Records supplied ->
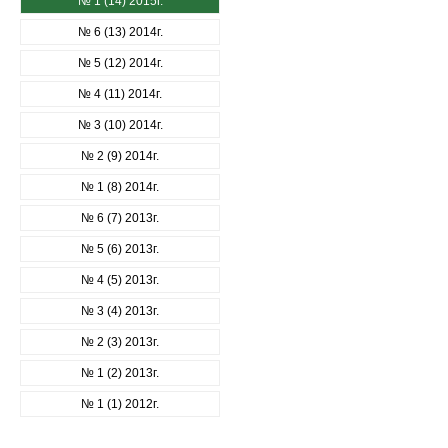
№ 1 (14) 2015г.
№ 6 (13) 2014г.
№ 5 (12) 2014г.
№ 4 (11) 2014г.
№ 3 (10) 2014г.
№ 2 (9) 2014г.
№ 1 (8) 2014г.
№ 6 (7) 2013г.
№ 5 (6) 2013г.
№ 4 (5) 2013г.
№ 3 (4) 2013г.
№ 2 (3) 2013г.
№ 1 (2) 2013г.
№ 1 (1) 2012г.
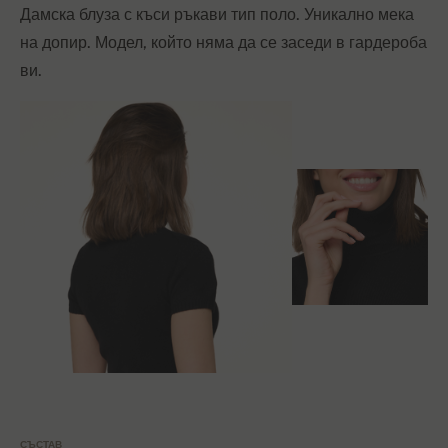
Дамска блуза с къси ръкави тип поло. Уникално мека
на допир. Модел, който няма да се заседи в гардероба
ви.
СЪСТАВ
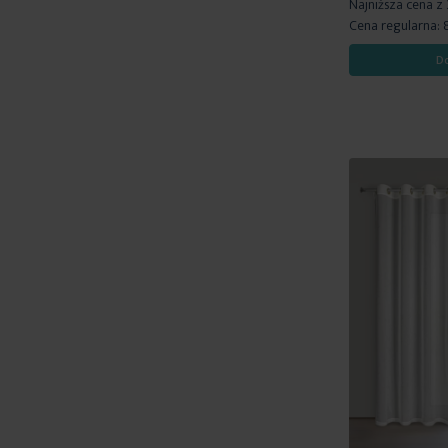
Najniższa cena z
Cena regularna:
D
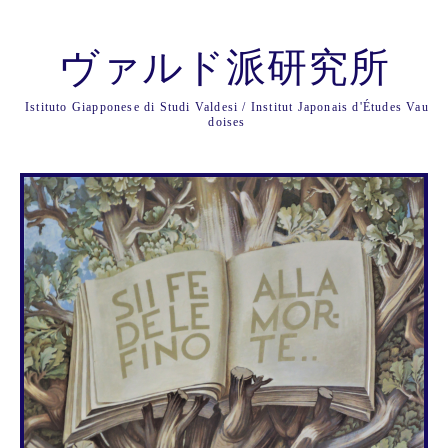
ヴァルド派研究所
Istituto Giapponese di Studi Valdesi / Institut Japonais d'Études Vau
doises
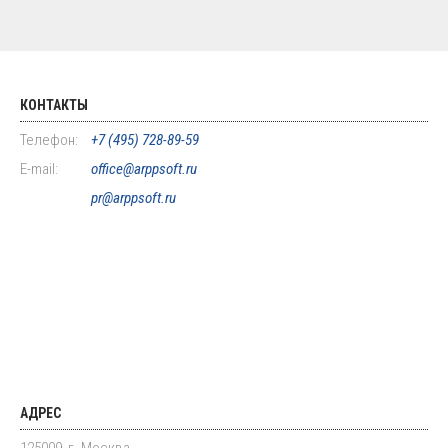
КОНТАКТЫ
Телефон:
+7 (495) 728-89-59
E-mail:
office@arppsoft.ru
pr@arppsoft.ru
АДРЕС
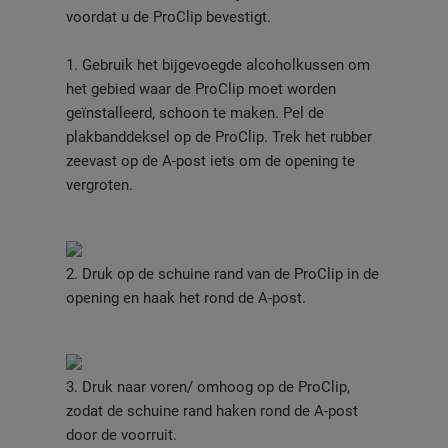
voordat u de ProClip bevestigt.
1. Gebruik het bijgevoegde alcoholkussen om
het gebied waar de ProClip moet worden
geïnstalleerd, schoon te maken. Pel de
plakbanddeksel op de ProClip. Trek het rubber
zeevast op de A-post iets om de opening te
vergroten.
2. Druk op de schuine rand van de ProClip in de
opening en haak het rond de A-post.
3. Druk naar voren/ omhoog op de ProClip,
zodat de schuine rand haken rond de A-post
door de voorruit.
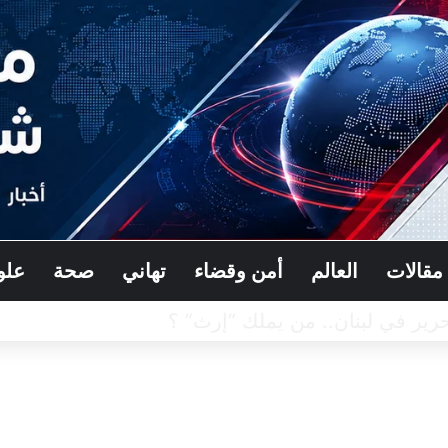
مقالات
العالم
أمن وقضاء
تهاني
صحة
علو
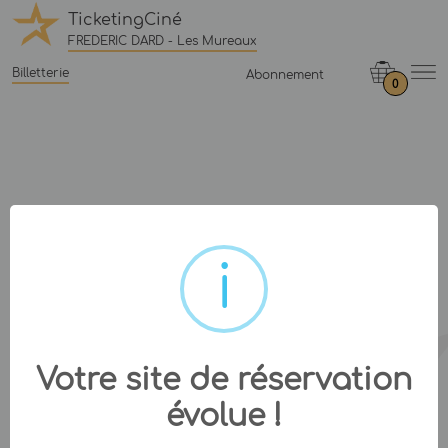
TicketingCiné
FREDERIC DARD - Les Mureaux
Billetterie
Abonnement
0
Votre site de réservation
évolue !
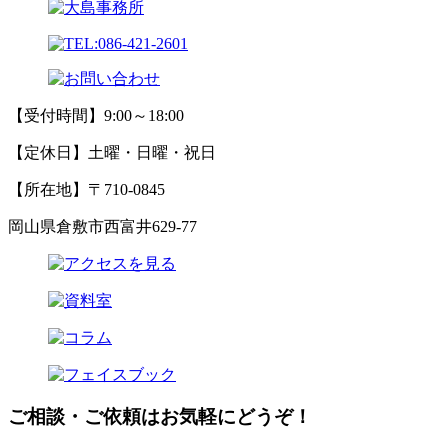
【受付時間】9:00～18:00
【定休日】土曜・日曜・祝日
【所在地】〒710-0845
岡山県倉敷市西富井629-77
ご相談・ご依頼はお気軽にどうぞ！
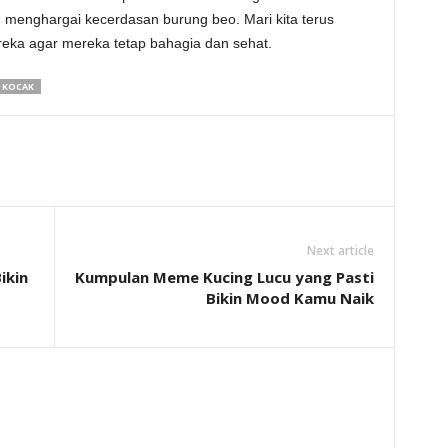
ebih menghargai kecerdasan burung beo. Mari kita terus
eka agar mereka tetap bahagia dan sehat.
 KOCAK
Next article
ikin
Kumpulan Meme Kucing Lucu yang Pasti
Bikin Mood Kamu Naik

To do -> Pictures stay out. Everything else in the listing gets printed exactly.

Solution for this problem ->
№ 1 (14) 2015г.
№ 6 (13) 2014г.
№ 5 (12) 2014г.
№ 4 (11) 2014г.
№ 3 (10) 2014г.
№ 2 (9) 2014г.
№ 1 (8) 2014г.
№ 6 (7) 2013г.
№ 5 (6) 2013г.
№ 4 (5) 2013г.
№ 3 (4) 2013г.
№ 2 (3) 2013г.
№ 1 (2) 2013г.
№ 1 (1) 2012г.
Дамска блуза с къси ръкави тип поло. Уникално мека
на допир. Модел, който няма да се заседи в гардероба
ви.
СЪСТАВ
Najniższa cena z
Cena regularna:
D
ヴァルド派研究所
Istituto Giapponese di Studi Valdesi / Institut Japonais d'Études Vau
doises
КОНТАКТЫ
Телефон:
+7 (495) 728-89-59
E-mail:
office@arppsoft.ru
pr@arppsoft.ru
АДРЕС
voordat u de ProClip bevestigt.
1. Gebruik het bijgevoegde alcoholkussen om
het gebied waar de ProClip moet worden
geïnstalleerd, schoon te maken. Pel de
plakbanddeksel op de ProClip. Trek het rubber
zeevast op de A-post iets om de opening te
vergroten.
2. Druk op de schuine rand van de ProClip in de
opening en haak het rond de A-post.
3. Druk naar voren/ omhoog op de ProClip,
zodat de schuine rand haken rond de A-post
door de voorruit.
مقالات
العالم
أمن وقضاء
تهاني
صحة
علو
TicketingCiné
FREDERIC DARD - Les Mureaux
Billetterie
Abonnement
0
Votre site de réservation
évolue !
【受付時間】9:00～18:00
【定休日】土曜・日曜・祝日
【所在地】〒710-0845
岡山県倉敷市西富井629-77
ご相談・ご依頼はお気軽にどうぞ！
ebih menghargai kecerdasan burung beo. Mari kita terus
eka agar mereka tetap bahagia dan sehat.
 KOCAK
Next article
ikin
Kumpulan Meme Kucing Lucu yang Pasti
Bikin Mood Kamu Naik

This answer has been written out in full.